Меченый ухмыльнулся. Его поражала наивность Тринадцатого. Он ни раз за свою миссию общался с душами. Дружил с ними, вёл долгие беседы. Попадались и новички. Но не разу не приходилось Меченому встречать в душе столько наивности.
— Когда Земля — матушка от людских ног трещать начинает, — то можно и загубить. Война или мор, какая разница, если плоти слишком много. Выживут сильнейшие из сильнейших. Продолжат род людской новой, сильной плотью.

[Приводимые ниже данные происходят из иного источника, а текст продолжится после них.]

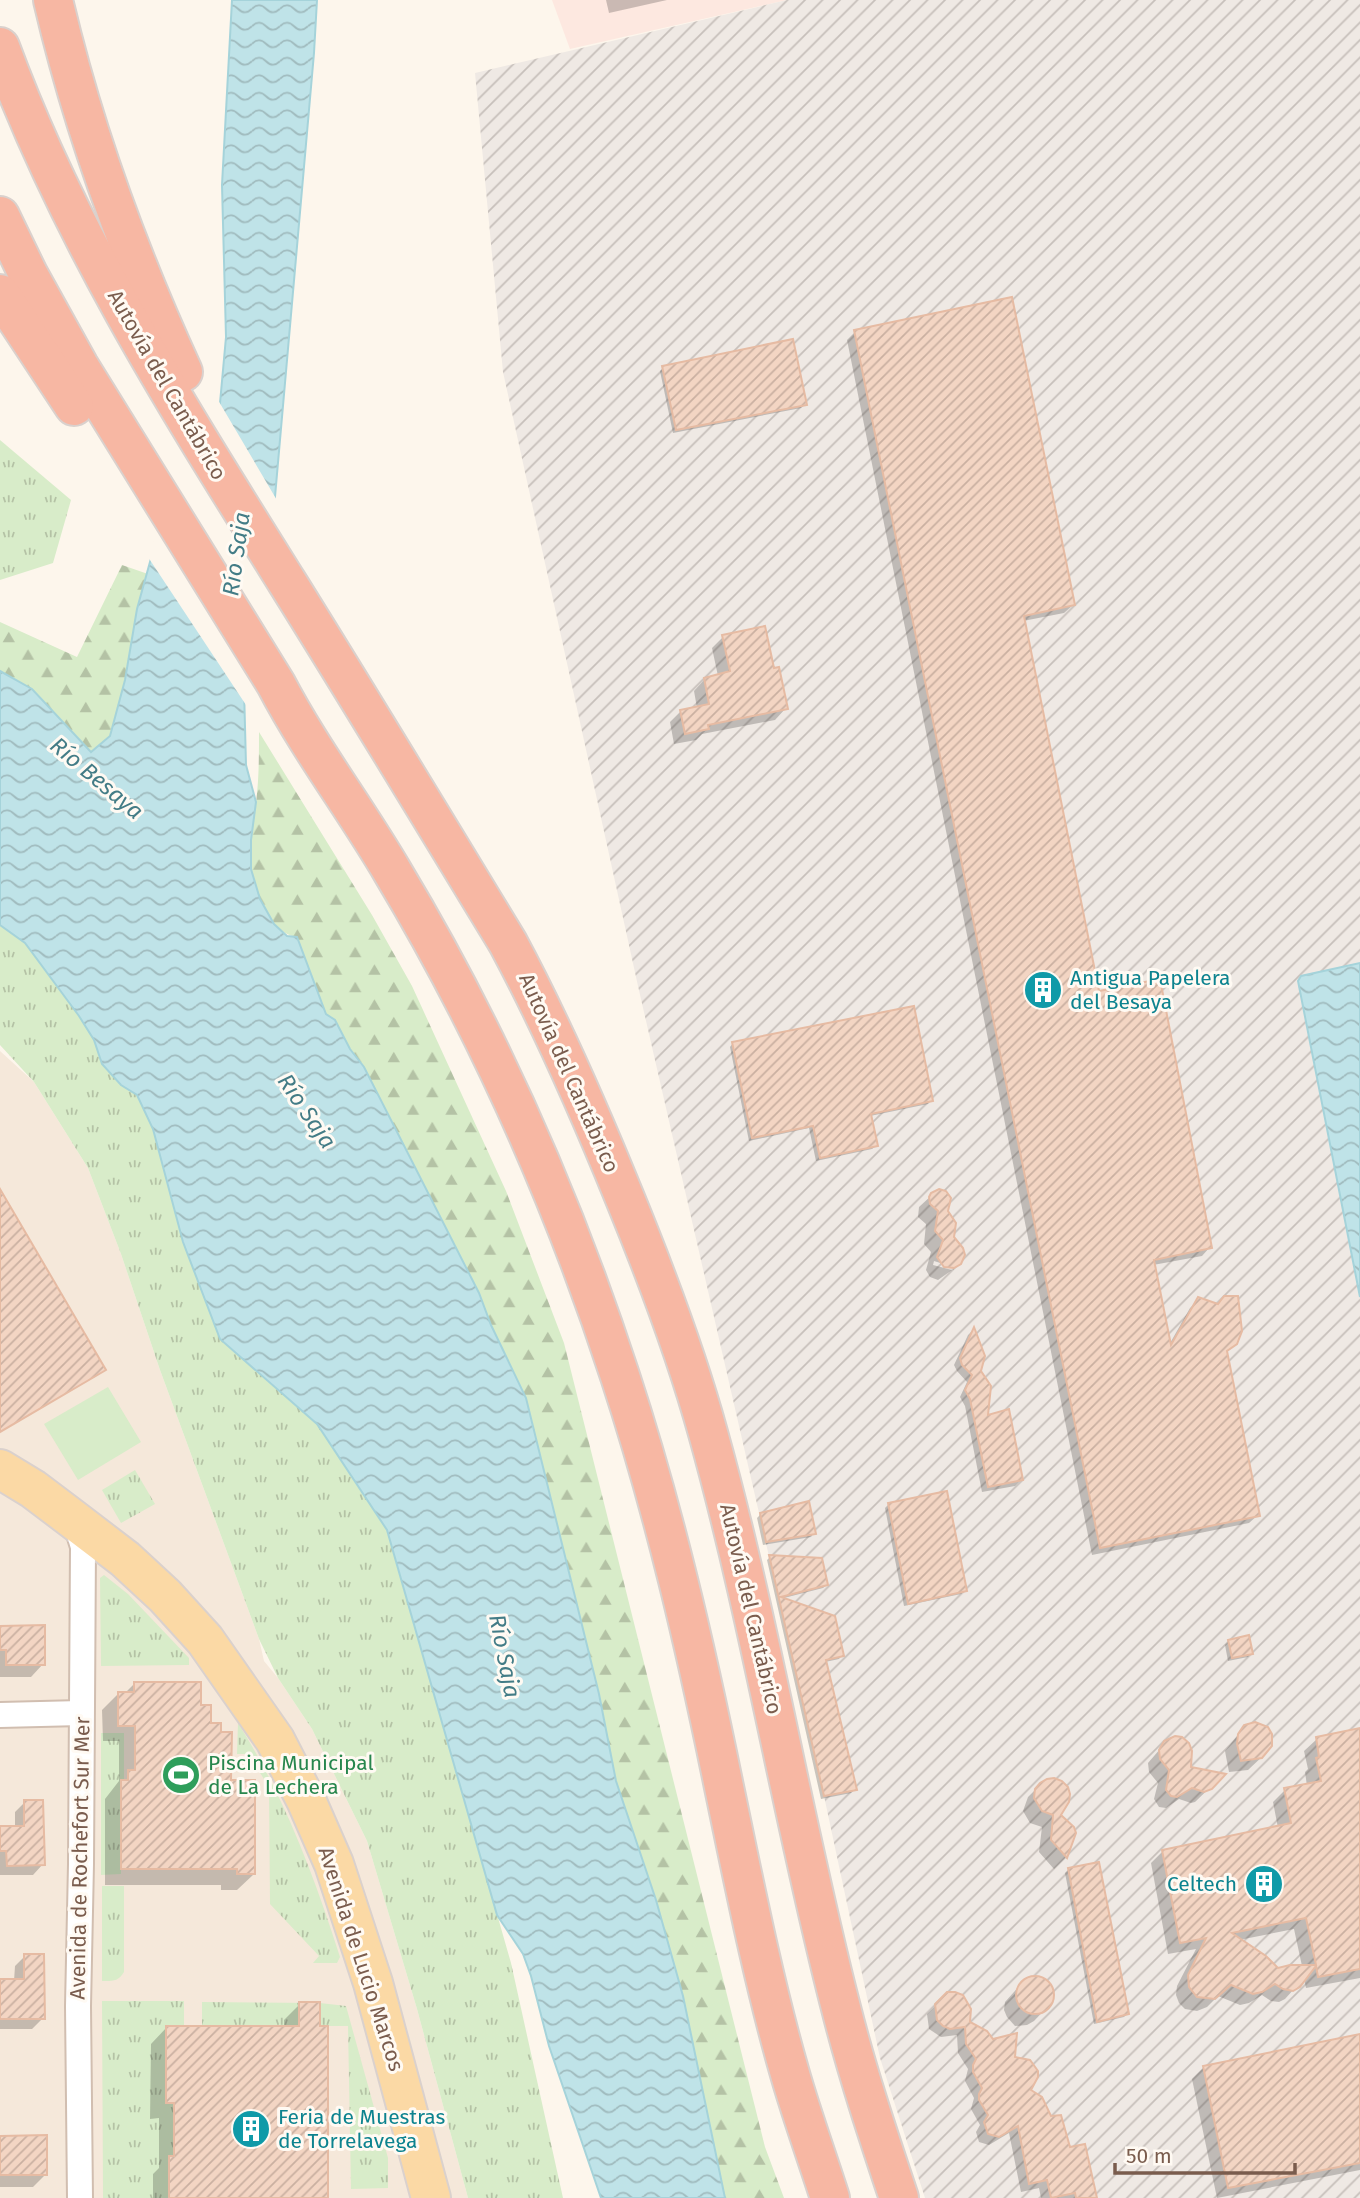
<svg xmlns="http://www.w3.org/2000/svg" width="1360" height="2198" viewBox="0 0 1360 2198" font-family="'Fira Sans',sans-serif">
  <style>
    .residential { fill: #f5e8da }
    .commercial { fill: #fde8e0 }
    .industrial { fill: url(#industrial-furrows) }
    .grass { fill: url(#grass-tufts) }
    .forest { fill: url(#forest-firs) }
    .pitch { fill: #d8ecc9 }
    .water { fill: url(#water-waves); stroke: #a5d3da; stroke-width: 2 }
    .pier { fill: #fdf6ec }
    .shadow { fill: #0003; fill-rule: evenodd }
    .building { fill: url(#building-hatch); stroke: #e6bba3; stroke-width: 2; fill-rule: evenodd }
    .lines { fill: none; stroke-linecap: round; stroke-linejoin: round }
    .minor-casing { stroke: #d1beb0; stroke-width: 28 }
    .primary-casing { stroke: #dad1cd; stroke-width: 42 }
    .motorway-casing { stroke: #dad1cd; stroke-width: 42 }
    .minor { stroke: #fff; stroke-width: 24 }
    .primary { stroke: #fbd9a5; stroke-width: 38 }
    .motorway { stroke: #f7b7a3; stroke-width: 38 }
    .labels { text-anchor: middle; stroke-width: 6; stroke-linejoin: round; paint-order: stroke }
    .street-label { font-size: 21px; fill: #7a5c4d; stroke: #fffaf3 }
    .culture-label { font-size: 21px; fill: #0d838f; stroke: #fffaf3; text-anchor: start }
    .leisure-label { font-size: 21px; fill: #27864d; stroke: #fffaf3; text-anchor: start }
    .water-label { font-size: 23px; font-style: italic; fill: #437c86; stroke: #fffaf3 }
  </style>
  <defs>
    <pattern id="industrial-furrows" width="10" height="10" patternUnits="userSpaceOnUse" patternTransform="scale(1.75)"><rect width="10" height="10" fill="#efe9e4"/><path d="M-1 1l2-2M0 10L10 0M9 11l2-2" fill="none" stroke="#c7c0bb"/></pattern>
    <pattern id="grass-tufts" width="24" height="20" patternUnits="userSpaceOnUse" patternTransform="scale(1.75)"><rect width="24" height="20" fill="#d8ecc9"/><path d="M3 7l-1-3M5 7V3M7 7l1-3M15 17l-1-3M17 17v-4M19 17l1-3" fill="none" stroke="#b4c2a5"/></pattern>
    <pattern id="forest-firs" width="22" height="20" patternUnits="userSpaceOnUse" patternTransform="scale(1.75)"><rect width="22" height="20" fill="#d8ecc9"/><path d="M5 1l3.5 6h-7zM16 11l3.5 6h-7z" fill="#b4c2a5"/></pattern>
    <pattern id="water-waves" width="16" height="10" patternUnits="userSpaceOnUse" patternTransform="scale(1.75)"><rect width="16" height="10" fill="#bfe3e8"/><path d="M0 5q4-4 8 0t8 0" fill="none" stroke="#a0bbbe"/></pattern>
    <pattern id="building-hatch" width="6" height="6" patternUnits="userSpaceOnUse" patternTransform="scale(1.75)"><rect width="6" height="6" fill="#f3d5c3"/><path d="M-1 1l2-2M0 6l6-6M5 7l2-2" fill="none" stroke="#cab0a1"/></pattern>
  </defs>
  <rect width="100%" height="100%" fill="#fdf6ec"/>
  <polygon class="residential" points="0,1051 34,1082 88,1168 121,1254 160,1370 259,1639 264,1661 278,1678 312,1729 367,1841 417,2009 468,2198 0,2198"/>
  <polygon class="commercial" points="552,0 787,0 570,49"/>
  <polygon class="industrial" points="787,0 1360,0 1360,2198 925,2198 880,2058 824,1796 638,986 503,372 475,73"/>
  <g class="grass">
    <polygon points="0,440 71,500 53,563 0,580"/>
    <polygon points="0,876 94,1040 102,1064 121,1085 137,1095 153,1129 183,1242 220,1339 317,1424 387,1530 511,1963 563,2198 468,2198 417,2009 367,1841 312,1729 278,1678 259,1639 160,1370 121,1254 88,1168 34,1082 0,1045"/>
    <polygon points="135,1470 155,1504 121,1523 102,1490"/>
    <polygon points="104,1575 128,1594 189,1658 189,1665 101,1666 100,1578"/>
    <path d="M238 1723C284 1796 314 1875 340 1957L337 1963H313L319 1956 270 1904 269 1787 250 1757 246 1754H237Z"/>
    <polygon points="101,1733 124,1733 124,1780 121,1781 121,1874 101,1875"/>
    <path d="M102 1886H124V1972C118 1982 112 1981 102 1981Z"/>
    <polygon points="102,2001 184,2001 184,2025 166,2026 166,2103 174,2103 174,2156 169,2156 169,2198 103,2198"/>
    <polygon points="202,2002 320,2003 346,2006 388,2158 388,2188 351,2189 348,2026 202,2026"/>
  </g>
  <g class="forest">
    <polygon points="122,565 148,574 137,609 125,680 110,736 92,752 32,689 0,671 0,622 77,657"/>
    <path d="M259 732 372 915 412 986 506 1191 564 1343 765 2147 784 2198H725L683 1996 656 1900 616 1781 599 1694 526 1398 491 1325 479 1293 364 1067 349 1049 335 1021 326 1015 297 937C270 933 254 893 251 869 248 847 253 824 256 803 259 779 259 756 259 732Z"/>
  </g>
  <polygon class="pitch" points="108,1387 141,1442 78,1480 44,1424"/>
  <g class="water">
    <polygon points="232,0 317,0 314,53 274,508 244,688 246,765 256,802 251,840 251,869 260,899 274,924 287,936 297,937 326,1014 335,1020 350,1049 364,1067 479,1293 491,1325 526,1398 599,1694 616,1781 656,1900 683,1996 725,2198 601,2198 549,2046 531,1976 523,1954 497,1915 387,1530 317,1424 220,1339 183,1242 153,1129 137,1095 121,1085 102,1064 94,1040 79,1016 25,943 0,925 0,671 32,689 91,752 110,736 125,680 137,609 153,551 218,425 226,337 222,185"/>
    <polygon points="1360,963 1360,1297 1298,981 1301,976"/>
  </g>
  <polygon class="pier" points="218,400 278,502 266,588 249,654 248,708 148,557 174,481 214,424"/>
  <g class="shadow">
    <polygon points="606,0 667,0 609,13"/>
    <polygon points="855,332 1073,605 1064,613 1023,621 1098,993 1210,1247 1202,1256 1153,1265 1169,1345 1190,1308 1199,1299 1236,1343 1226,1353 1258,1515 1249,1523 1092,1555 847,340"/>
    <polygon points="663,368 805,404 801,408 673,433 660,371"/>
    <polygon points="723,637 773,670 786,708 775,720 702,734 696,740 674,744 670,722 681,711 697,708 694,691 705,679 718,676 712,648"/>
    <polygon points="733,1043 931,1100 928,1104 870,1116 876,1146 872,1149 816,1161 809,1128 749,1141 730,1047"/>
    <polygon points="932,1195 946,1211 959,1263 953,1270 953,1267 934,1261 933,1265 952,1270 938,1280 930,1277 926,1270 931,1252 924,1244 926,1224 918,1217 919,1207"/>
    <polygon points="973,1330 986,1417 1021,1480 1015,1486 982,1492 965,1406 960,1397 967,1382 957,1371 954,1365 968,1335"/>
    <polygon points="889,1504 965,1591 961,1594 904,1606 885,1508"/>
    <polygon points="761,1514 814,1533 811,1537 763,1545 757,1518"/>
    <polygon points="770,1557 826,1585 823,1588 780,1599 842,1655 839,1659 825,1662 855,1789 851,1793 821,1799 767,1560"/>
    <polygon points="0,1627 43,1664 31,1677 0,1677"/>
    <polygon points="1229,1641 1251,1653 1248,1657 1228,1661 1225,1645"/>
    <polygon points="134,1684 199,1707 229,1782 254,1874 237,1890 221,1890 221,1885 105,1885 105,1799 119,1781 119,1741 103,1741 102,1710 119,1693 125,1693"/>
    <polygon points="1245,1726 1265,1754 1248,1770 1229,1772 1225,1751"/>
    <path d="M1360 1730V1978L1306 1988 1304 1978 1285 1999 1279 2002 1271 2001 1262 1995 1249 2003 1240 2005 1218 1996 1207 2007 1197 2011 1185 2009 1179 2003 1176 1995 1177 1986 1196 1949 1168 1954 1151 1863 1163 1851 1278 1828 1273 1802 1285 1790 1307 1786 1305 1772 1308 1769 1304 1751 1317 1739ZM1294 1929 1302 1966 1277 1970 1239 1940Z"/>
    <polygon points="1167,1741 1189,1768 1223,1775 1195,1802 1191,1803 1179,1799 1166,1808 1159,1807 1154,1799 1158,1783 1149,1772 1148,1763"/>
    <polygon points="1041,1784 1059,1815 1074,1833 1066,1857 1054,1869 1039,1852 1042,1827 1030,1823 1023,1811 1028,1797"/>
    <polygon points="25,1802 43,1864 33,1875 0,1875 0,1828 15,1828 15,1812"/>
    <polygon points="1068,1870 1127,2014 1124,2017 1094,2024 1065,1873"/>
    <polygon points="25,1956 43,2018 32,2029 0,2029 0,1981 14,1981 15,1966"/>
    <polygon points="1030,1978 1038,1978 1049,1982 1053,1994 1052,2002 1034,2021 1027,2025 1015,2026 1007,2017 1004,2010 1005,2002 1023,1982"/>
    <polygon points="948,1994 968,2023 1013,2058 1029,2090 1069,2149 1095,2198 1041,2198 1039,2188 1021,2192 1009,2133 989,2145 979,2142 976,2132 980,2125 971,2109 974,2098 965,2081 968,2069 958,2053 957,2035 941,2037 929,2029 927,2014"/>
    <polygon points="300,2004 327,2198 153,2198 153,2174 159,2168 159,2118 150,2119 151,2044 167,2027 284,2028 284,2020"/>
    <polygon points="1360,2036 1360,2170 1217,2198 1192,2079 1204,2067"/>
    <polygon points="0,2137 46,2174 33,2187 0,2187"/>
  </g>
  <g class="building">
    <polygon points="1012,297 1075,605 1024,616 1099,991 1160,979 1212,1248 1154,1260 1171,1345 1198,1297 1218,1304 1224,1296 1238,1296 1242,1331 1237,1344 1227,1351 1260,1516 1100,1548 854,330"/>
    <polygon points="793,339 807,405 676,430 662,366"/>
    <polygon points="765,626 774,668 779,667 788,709 708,725 709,729 685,734 680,710 709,704 704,678 730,671 722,635"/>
    <polygon points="914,1006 933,1101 871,1114 878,1146 820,1158 813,1126 752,1138 732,1042"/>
    <polygon points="0,1189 106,1370 0,1432"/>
    <polygon points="939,1189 946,1191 951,1198 948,1211 956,1223 954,1237 963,1248 965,1255 961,1264 954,1268 944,1267 937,1257 943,1240 935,1231 938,1211 930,1204 929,1197 931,1193"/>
    <polygon points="974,1327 985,1356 981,1371 991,1386 988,1415 1009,1409 1023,1480 988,1487 970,1399 965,1390 972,1375 962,1365 960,1358"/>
    <polygon points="947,1491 967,1591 908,1604 888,1503"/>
    <polygon points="809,1501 816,1534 766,1542 760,1513"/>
    <polygon points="769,1555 822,1558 828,1585 781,1597 835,1616 844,1656 826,1660 857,1790 824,1796"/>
    <polygon points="45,1625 45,1665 6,1665 6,1650 0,1650 0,1626"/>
    <polygon points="1249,1635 1253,1654 1232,1658 1228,1640"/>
    <polygon points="134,1682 201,1682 201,1705 211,1705 211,1723 221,1723 221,1732 232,1732 231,1780 255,1780 255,1874 237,1874 237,1869 121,1869 121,1780 128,1780 128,1770 135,1770 135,1726 118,1726 118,1692 134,1692"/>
    <polygon points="1255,1722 1268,1727 1272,1734 1272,1746 1262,1758 1241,1761 1237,1744 1238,1734 1244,1725"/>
    <path d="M1360 1728V1969L1318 1977 1316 1966 1300 1987 1293 1991 1283 1989 1275 1984 1262 1992 1253 1994 1231 1985 1215 1999 1197 1997 1189 1987 1188 1975 1206 1938 1180 1943 1162 1850 1291 1823 1284 1788 1321 1781 1316 1758 1319 1757 1316 1737ZM1306 1918 1316 1965H1290L1278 1968 1266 1956 1232 1933Z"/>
    <polygon points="1175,1736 1182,1737 1189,1743 1192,1751 1191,1767 1226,1774 1212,1789 1204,1792 1192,1788 1177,1797 1171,1796 1166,1790 1169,1770 1160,1759 1159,1750 1164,1741"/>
    <polygon points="1054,1778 1062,1781 1068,1787 1070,1794 1069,1802 1061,1815 1074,1827 1076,1833 1067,1858 1051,1840 1053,1815 1042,1811 1034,1798 1035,1789 1040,1783 1047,1779"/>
    <polygon points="24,1800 43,1800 45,1865 7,1866 6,1851 0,1851 0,1826 24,1826"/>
    <polygon points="1099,1862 1129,2014 1097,2022 1068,1868"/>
    <polygon points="24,1954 44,1954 45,2019 0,2019 0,1979 24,1979"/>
    <circle cx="1035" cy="1995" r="19"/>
    <polygon points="947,1992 955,1992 963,1995 971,2009 970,2022 987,2031 993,2039 1017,2033 1015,2057 1030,2060 1038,2071 1038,2077 1031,2090 1042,2097 1051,2116 1061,2115 1070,2147 1085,2144 1097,2198 1076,2198 1075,2193 1051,2198 1047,2180 1029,2184 1018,2126 999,2137 988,2134 984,2122 988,2115 979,2100 979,2094 982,2088 973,2072 973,2065 976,2059 966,2044 965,2027 950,2029 943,2026 937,2020 935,2004"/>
    <polygon points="299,2002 320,2002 320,2026 328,2026 328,2198 169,2198 169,2156 174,2156 174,2103 166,2103 166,2026 299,2026"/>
    <polygon points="1360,2034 1360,2163 1228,2188 1203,2066"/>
    <polygon points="47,2135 47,2175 0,2175 0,2136"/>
  </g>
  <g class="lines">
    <defs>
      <g id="minor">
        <polyline points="75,1521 83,1547 81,1864 78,2006 80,2198"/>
        <polyline points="0,1715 81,1713"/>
      </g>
      <polyline id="primary" points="0,1469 33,1489 74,1520 125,1559 165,1596 205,1640 275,1740 306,1800 334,1864 373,1983 431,2198"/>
      <g id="motorway">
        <path d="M53 0C83 129 128 252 183 372"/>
        <path d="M0 47C70 238 180 411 287 582 362 702 435 823 508 943 552 1025 589 1110 624 1196 656 1274 686 1353 708 1433 761 1623 792 1818 841 2008 857 2072 878 2135 899 2198"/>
        <path d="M0 216 28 274 79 366 276 684C310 749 355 808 392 871 487 1029 563 1201 620 1376 664 1510 696 1649 724 1787 744 1883 763 1980 790 2074 802 2116 817 2157 830 2198"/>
        <polyline points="0,294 74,406"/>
      </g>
    </defs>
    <use href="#minor" class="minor-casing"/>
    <use href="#primary" class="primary-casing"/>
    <use href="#motorway" class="motorway-casing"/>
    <use href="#minor" class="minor"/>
    <use href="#primary" class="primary"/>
    <use href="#motorway" class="motorway"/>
  </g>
  <defs>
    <symbol id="building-disc" viewBox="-11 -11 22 22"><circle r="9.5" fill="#0f9aa8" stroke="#fffaf3"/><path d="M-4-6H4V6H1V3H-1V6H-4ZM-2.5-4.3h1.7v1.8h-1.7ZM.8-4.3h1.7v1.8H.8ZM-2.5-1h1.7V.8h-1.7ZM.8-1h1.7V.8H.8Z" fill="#fff"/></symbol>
    <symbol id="stadium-disc" viewBox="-11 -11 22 22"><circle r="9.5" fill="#2e9e5b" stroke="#fffaf3"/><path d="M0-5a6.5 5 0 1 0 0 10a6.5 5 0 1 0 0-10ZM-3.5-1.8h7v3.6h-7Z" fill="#fff"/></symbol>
  </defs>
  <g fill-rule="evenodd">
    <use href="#building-disc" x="1021" y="968" width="44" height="44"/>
    <use href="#stadium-disc" x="159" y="1753" width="44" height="44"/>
    <use href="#building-disc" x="1242" y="1862" width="44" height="44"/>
    <use href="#building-disc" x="229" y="2107" width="44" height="44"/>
  </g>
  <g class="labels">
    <g class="street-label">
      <text transform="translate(167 385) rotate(60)" y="7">Autovía del Cantábrico</text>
      <text transform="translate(569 1073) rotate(66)" y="7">Autovía del Cantábrico</text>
      <text transform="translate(751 1609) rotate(77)" y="7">Autovía del Cantábrico</text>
      <text transform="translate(80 1858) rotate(-89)" y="7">Avenida de Rochefort Sur Mer</text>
      <text transform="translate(361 1959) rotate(72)" y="7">Avenida de Lucio Marcos</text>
    </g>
    <g class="culture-label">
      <text x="1070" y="985">Antigua Papelera<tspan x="1070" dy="24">del Besaya</tspan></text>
      <text x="1237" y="1891" text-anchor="end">Celtech</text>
      <text x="278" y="2124">Feria de Muestras<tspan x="278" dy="24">de Torrelavega</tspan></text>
    </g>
    <g class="leisure-label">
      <text x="208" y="1770">Piscina Municipal<tspan x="208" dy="24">de La Lechera</tspan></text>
    </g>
    <g class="water-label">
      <text transform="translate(236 554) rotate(-82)" y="8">Río Saja</text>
      <text transform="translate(97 778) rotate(40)" y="8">Río Besaya</text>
      <text transform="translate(307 1111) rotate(56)" y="8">Río Saja</text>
      <text transform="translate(505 1656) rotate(79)" y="8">Río Saja</text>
    </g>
  </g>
  <path d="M1115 2163v10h180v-10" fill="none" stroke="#7a5c4d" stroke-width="3.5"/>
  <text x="1126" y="2163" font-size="21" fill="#7a5c4d" stroke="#fffaf3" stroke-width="5" paint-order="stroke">50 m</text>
</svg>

У Тринадцатого от удивления нимб съехал с мантии. Из-под него чуть не выскочила гроздь — невидимка. Он ели успел её поймать, и поправить нимб. Меченый подождал, пока друг поправит одеяние, и продолжил.
— Вообще, всё не так просто, как ты себе представляешь. Войны чаще всего происходят по воле плоти человеческой. Не умеет душа сама себя контролировать, стареет, особенно после сорокалетнего отбывания на Земле. Ей и заветы, и указы написаны в виде шпаргалок и болезни посланы, а она всё равно себя губит и губит. Иногда, плоть такую верхушку над душой берёт, что душу за плотью уже и не видно. А потому, что плоть только и делает, что вкусно ест и сладко спит. Душе бедной становится тяжело плоть носить. Но это ты узнаешь сразу в первые дни жизни в человеке, когда любящая мамочка начнёт в твоё тело всякую гадость килограммами вливать. Ты в угоду ей будешь всё это заглатывать и толстеть, потихоньку жиром заплывать. Толстеть и лениться, жиреть и болеть. Правда, худым людям тоже не сладко в жизни. Судьбу несёшь в худосочном теле, и всё боишься за себя — как бы ненароком не выскочить. Здесь правило одно, даже не правило, а закон. Знай меру. На этот счёт в школе тебе целый реестр дадут.